• _What to produce_
Leave the pictures out and transcribe every record exactly.
Segment Start: Supplied material
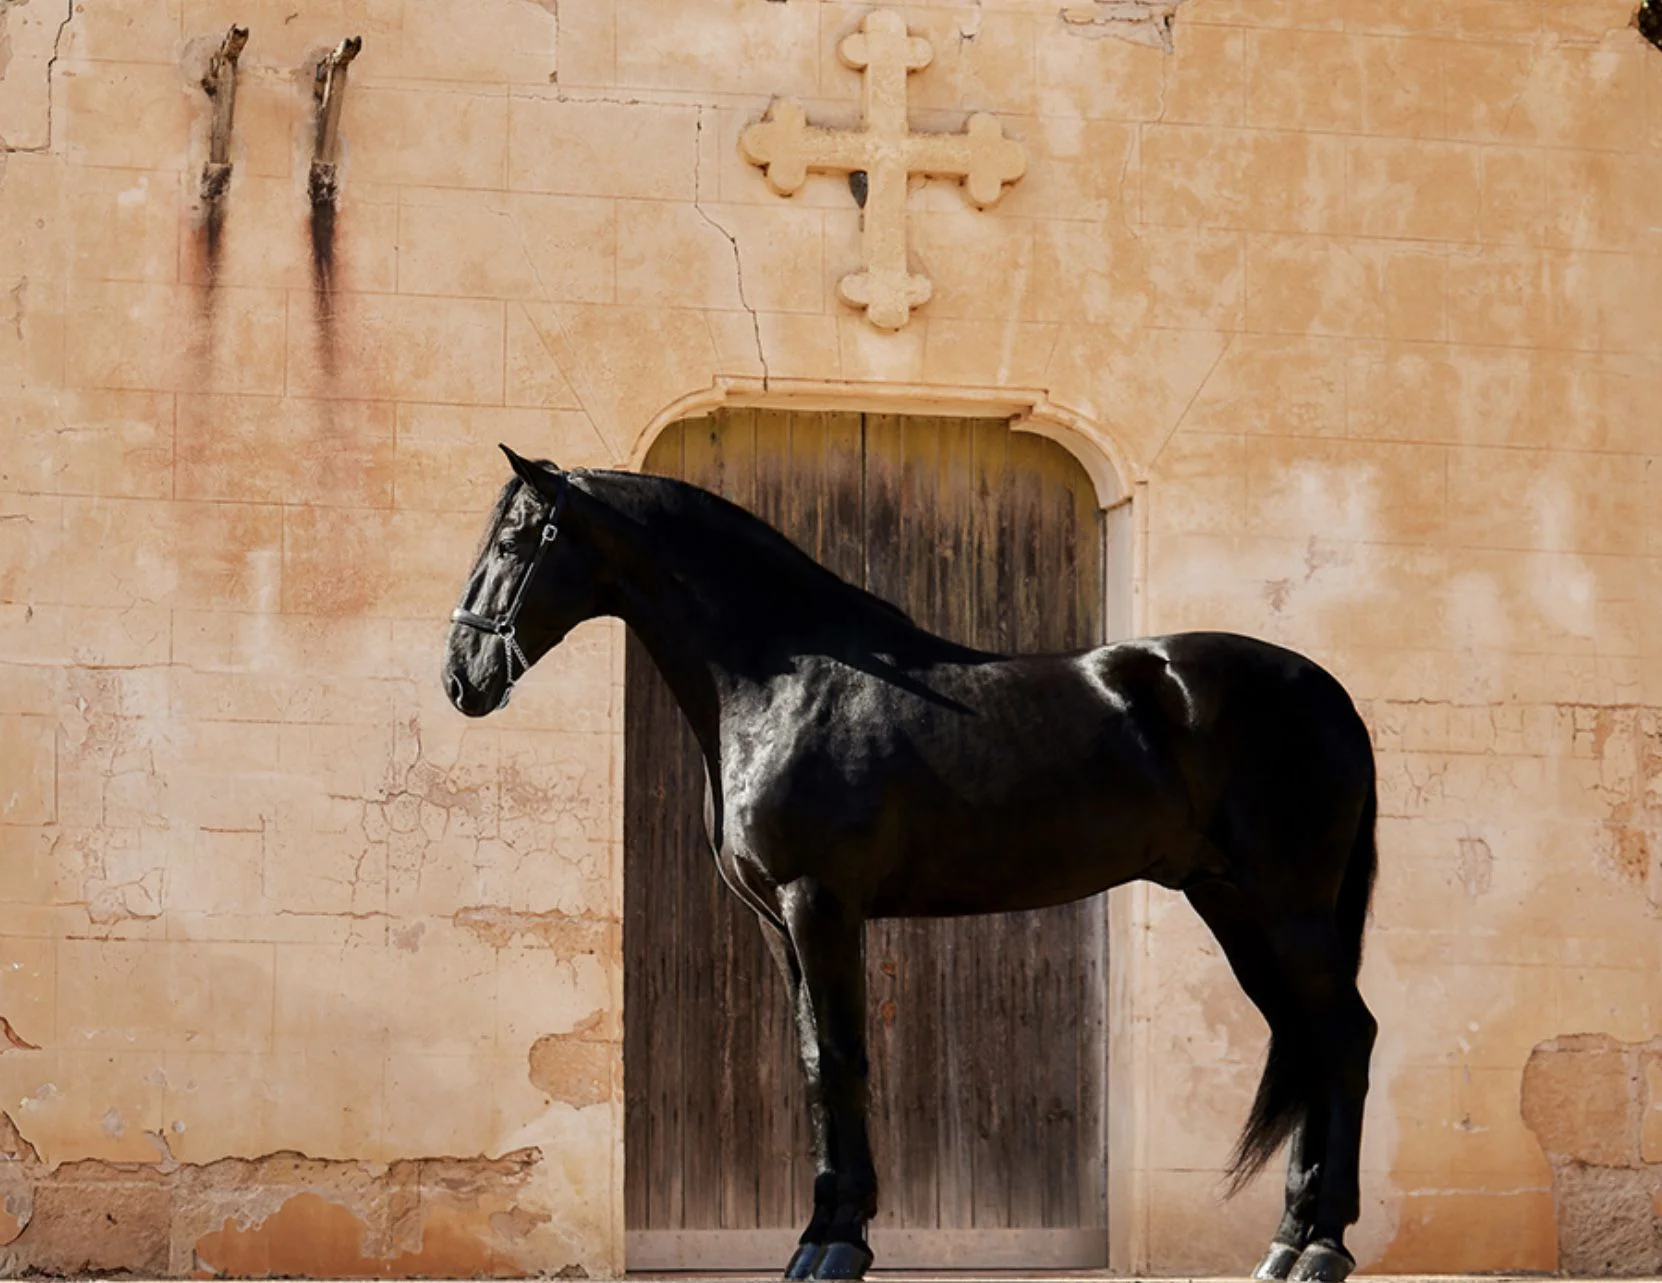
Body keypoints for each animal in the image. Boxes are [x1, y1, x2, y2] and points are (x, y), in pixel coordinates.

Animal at [443, 446, 1379, 1283]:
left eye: (516, 540)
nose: (462, 678)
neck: (785, 679)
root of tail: (1330, 693)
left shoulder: (819, 901)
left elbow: (843, 1058)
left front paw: (836, 1244)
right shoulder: (774, 917)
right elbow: (813, 1061)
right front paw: (819, 1234)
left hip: (1286, 907)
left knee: (1346, 1035)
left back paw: (1322, 1248)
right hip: (1235, 904)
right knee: (1310, 1037)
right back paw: (1287, 1242)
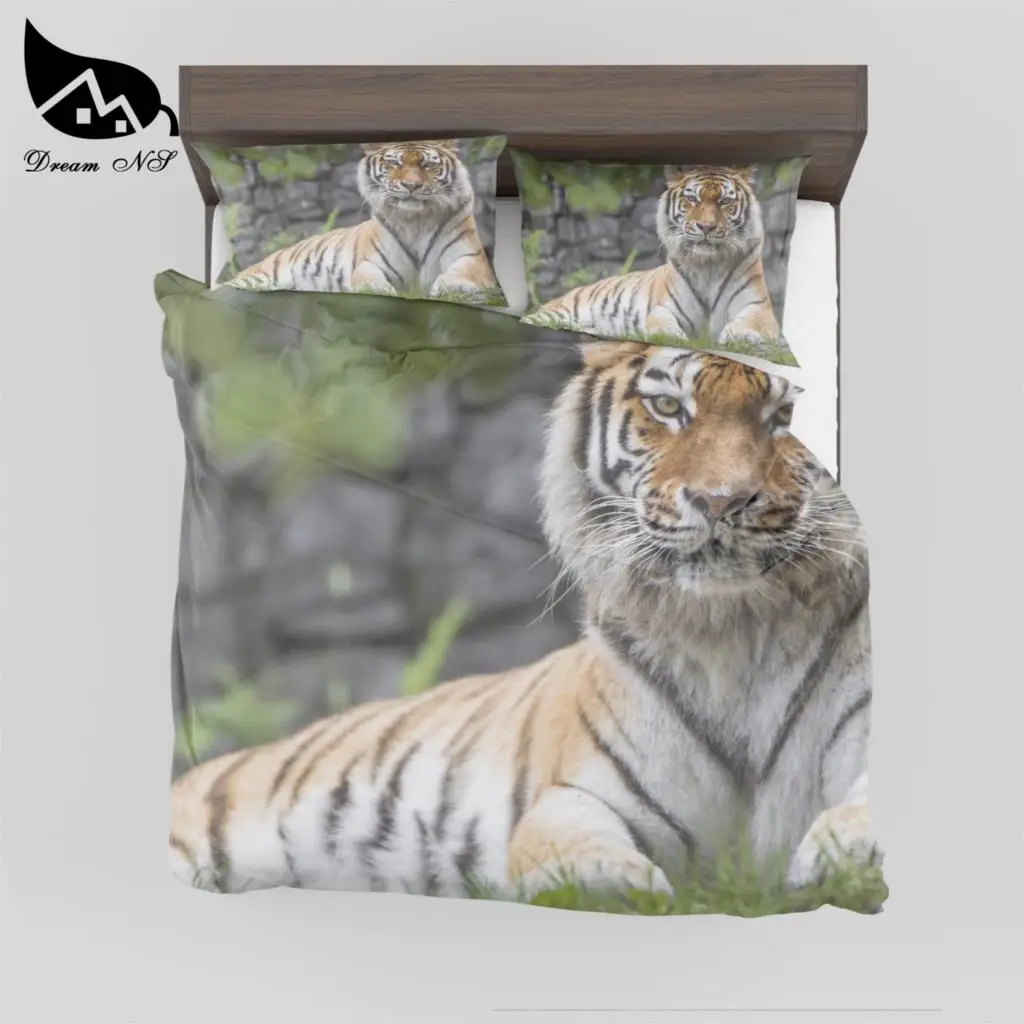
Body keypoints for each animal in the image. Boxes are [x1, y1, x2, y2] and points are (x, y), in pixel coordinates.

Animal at [168, 342, 879, 900]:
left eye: (785, 415)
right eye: (669, 407)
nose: (721, 501)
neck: (733, 632)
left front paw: (839, 857)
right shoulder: (578, 795)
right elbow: (572, 850)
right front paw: (611, 886)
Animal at [221, 141, 501, 303]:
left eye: (427, 164)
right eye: (394, 163)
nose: (411, 186)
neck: (415, 221)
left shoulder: (472, 259)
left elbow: (457, 276)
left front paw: (447, 288)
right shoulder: (371, 264)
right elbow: (371, 282)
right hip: (259, 277)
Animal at [524, 167, 781, 352]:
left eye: (725, 202)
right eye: (692, 199)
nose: (706, 226)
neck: (708, 265)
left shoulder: (759, 308)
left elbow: (750, 322)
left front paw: (737, 335)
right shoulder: (663, 308)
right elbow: (664, 326)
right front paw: (672, 338)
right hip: (558, 311)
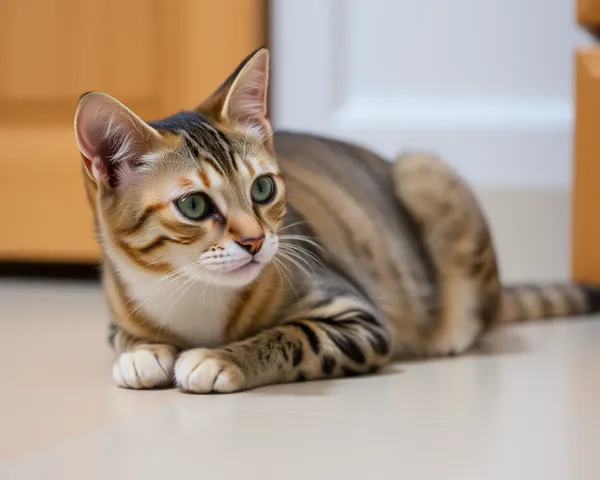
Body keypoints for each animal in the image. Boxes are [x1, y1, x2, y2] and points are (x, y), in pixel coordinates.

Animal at [74, 47, 600, 394]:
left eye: (262, 189)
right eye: (195, 206)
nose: (255, 241)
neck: (193, 294)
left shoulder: (359, 317)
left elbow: (292, 336)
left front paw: (220, 358)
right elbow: (123, 334)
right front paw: (142, 353)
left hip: (426, 172)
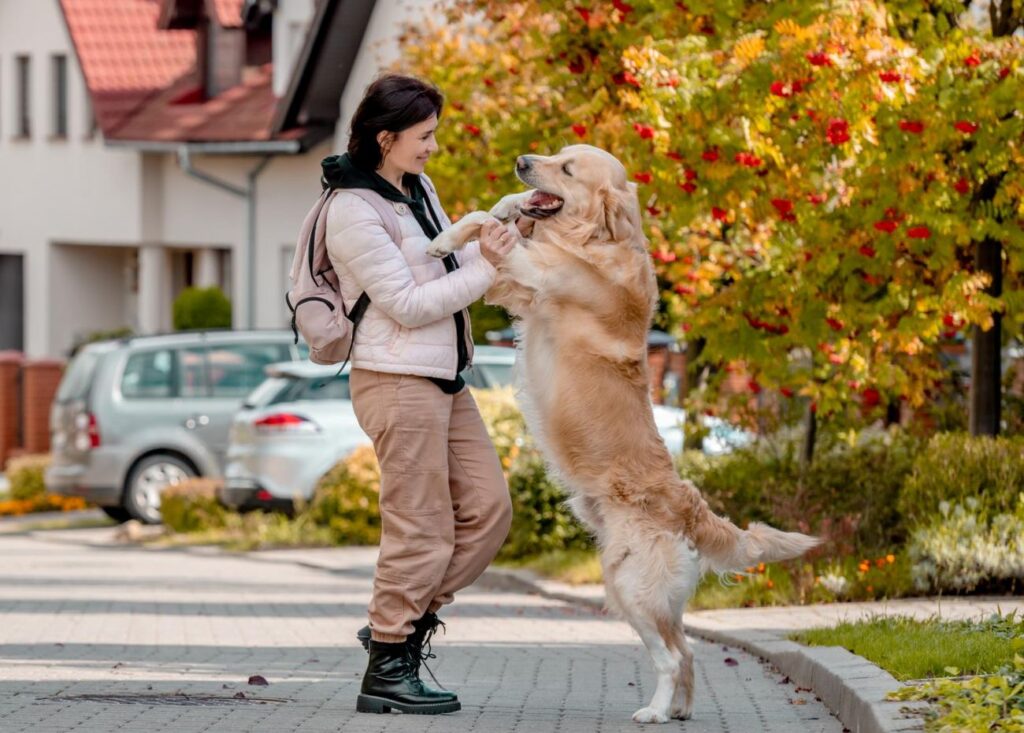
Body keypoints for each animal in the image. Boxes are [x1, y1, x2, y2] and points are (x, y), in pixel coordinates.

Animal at [423, 146, 815, 724]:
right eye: (556, 153)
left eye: (567, 169)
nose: (522, 159)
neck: (592, 240)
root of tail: (691, 508)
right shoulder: (513, 285)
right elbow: (492, 221)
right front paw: (498, 209)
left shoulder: (536, 273)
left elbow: (483, 225)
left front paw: (445, 238)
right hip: (652, 594)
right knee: (688, 649)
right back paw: (678, 710)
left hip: (628, 585)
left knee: (671, 656)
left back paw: (653, 711)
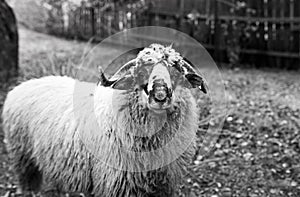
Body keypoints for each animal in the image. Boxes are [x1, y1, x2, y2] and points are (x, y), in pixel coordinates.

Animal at [1, 43, 209, 196]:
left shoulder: (163, 186)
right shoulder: (115, 183)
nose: (160, 95)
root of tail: (24, 84)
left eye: (177, 71)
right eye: (140, 71)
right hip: (22, 156)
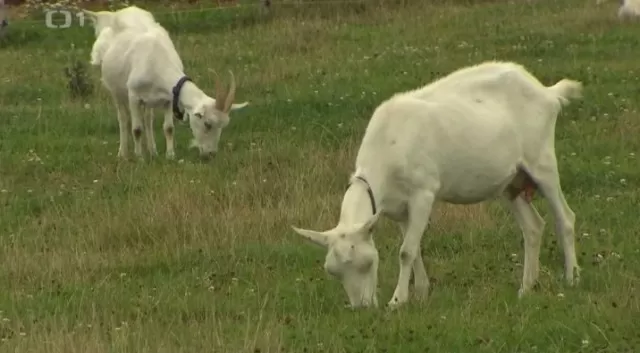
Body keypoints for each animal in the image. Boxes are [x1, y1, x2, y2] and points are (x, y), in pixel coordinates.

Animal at [83, 8, 248, 160]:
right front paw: (139, 158)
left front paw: (170, 155)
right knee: (123, 119)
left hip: (147, 101)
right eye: (207, 123)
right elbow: (136, 129)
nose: (211, 154)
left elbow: (168, 128)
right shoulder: (134, 96)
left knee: (148, 120)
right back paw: (123, 154)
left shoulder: (170, 98)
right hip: (116, 91)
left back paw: (153, 151)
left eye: (223, 125)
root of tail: (115, 14)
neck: (155, 59)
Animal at [292, 60, 584, 308]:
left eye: (367, 263)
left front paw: (397, 301)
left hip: (541, 161)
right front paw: (421, 292)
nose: (362, 307)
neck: (386, 149)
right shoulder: (399, 208)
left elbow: (406, 251)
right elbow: (414, 248)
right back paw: (526, 288)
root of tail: (548, 92)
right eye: (333, 272)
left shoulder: (423, 193)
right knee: (533, 227)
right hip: (510, 183)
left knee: (566, 217)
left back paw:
Segment End: Supplied material
• _Result for this task_
Body keypoints for each animal in the image. Boxes are [x1, y1, x2, y2] and points are (x, y), in pixel coordinates.

Animal at [443, 446, 1379, 1283]:
left eye: (516, 540)
nose: (462, 678)
neck: (785, 679)
root of tail: (1330, 693)
left shoulder: (819, 901)
left elbow: (843, 1058)
left front paw: (836, 1244)
right shoulder: (774, 917)
right elbow: (813, 1061)
right front paw: (819, 1234)
left hip: (1286, 907)
left knee: (1346, 1035)
left back paw: (1322, 1248)
right hip: (1235, 904)
right knee: (1310, 1037)
right back paw: (1287, 1242)
Body keypoints for each animal in the image. Boxes are [x1, y1, x2, y2] and points are (x, y), in pixel coordinates.

Animal at [168, 342, 879, 900]:
left eye: (785, 415)
right eye: (669, 407)
nose: (721, 501)
neck: (733, 632)
left front paw: (839, 857)
right shoulder: (578, 795)
right elbow: (572, 850)
right front paw: (611, 886)
Animal at [221, 141, 501, 303]:
left eye: (427, 164)
right eye: (394, 163)
nose: (411, 186)
neck: (415, 221)
left shoulder: (472, 259)
left elbow: (457, 276)
left front paw: (447, 288)
right shoulder: (371, 264)
right elbow: (371, 282)
right hip: (259, 277)
Animal at [524, 167, 781, 352]:
left eye: (725, 202)
right eye: (692, 199)
nose: (706, 226)
neck: (708, 265)
left shoulder: (759, 308)
left elbow: (750, 322)
left front paw: (737, 335)
right shoulder: (663, 308)
right elbow: (664, 326)
right front paw: (672, 338)
right hip: (558, 311)
Body keypoints for each animal in the image. Boxes are [x1, y1, x2, y2] and points are (x, y), in pixel coordinates.

Animal at [74, 47, 600, 394]:
left eye: (262, 189)
right eye: (195, 206)
nose: (255, 241)
neck: (193, 294)
left shoulder: (359, 317)
left elbow: (292, 336)
left front paw: (220, 358)
right elbow: (123, 334)
right front paw: (142, 353)
left hip: (426, 172)
Body keypoints for each animal in the image. Boxes are [x1, y1, x2, y2] and points are (x, y), in pixel coordinates.

Animal at [423, 146, 815, 724]:
right eye: (556, 153)
left eye: (567, 169)
nose: (522, 159)
neck: (592, 240)
root of tail: (691, 508)
right shoulder: (513, 285)
right elbow: (492, 221)
right front paw: (498, 209)
left shoulder: (536, 273)
left elbow: (483, 225)
left front paw: (445, 238)
right hip: (652, 594)
right knee: (688, 649)
right back paw: (678, 710)
left hip: (628, 585)
left knee: (671, 656)
left back paw: (653, 711)
Body keypoints for each animal in the image. Boxes are [x1, y1, x2, y2] and points are (x, y), in pixel coordinates.

Animal at [1, 43, 209, 196]:
left shoulder: (163, 186)
right shoulder: (115, 183)
nose: (160, 95)
root of tail: (24, 84)
left eye: (177, 71)
right eye: (140, 71)
right hip: (22, 156)
Body keypoints for each animal in the image. Boxes are [x1, y1, x2, y2] and points are (x, y), in pixel coordinates.

Animal at [83, 8, 248, 160]:
right front paw: (139, 158)
left front paw: (170, 155)
right knee: (123, 119)
left hip: (147, 101)
right eye: (207, 123)
right elbow: (136, 129)
nose: (211, 154)
left elbow: (168, 128)
right shoulder: (134, 96)
left knee: (148, 120)
right back paw: (123, 154)
left shoulder: (170, 98)
right hip: (116, 91)
left back paw: (153, 151)
left eye: (223, 125)
root of tail: (115, 14)
neck: (155, 59)
Animal at [292, 60, 584, 308]:
left eye: (367, 263)
left front paw: (397, 301)
left hip: (541, 161)
right front paw: (421, 292)
nose: (362, 307)
neck: (386, 149)
right shoulder: (399, 208)
left elbow: (406, 251)
right elbow: (414, 248)
right back paw: (526, 288)
root of tail: (548, 92)
right eye: (333, 272)
left shoulder: (423, 193)
right knee: (533, 227)
right hip: (510, 183)
left knee: (566, 217)
left back paw:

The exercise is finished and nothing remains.